▶ [DATA SUPPLIED]:
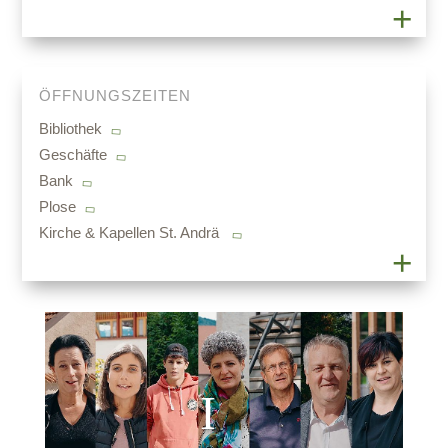
ÖFFNUNGSZEITEN
Bibliothek
Geschäfte
Bank
Plose
Kirche & Kapellen St. Andrä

▶ [WHAT YOU HAVE TO DO]:
After removing the pictures, repeat the remaining records exactly.

▶ [EXERCISE SOLUTION]:
ÖFFNUNGSZEITEN
Bibliothek
Geschäfte
Bank
Plose
Kirche & Kapellen St. Andrä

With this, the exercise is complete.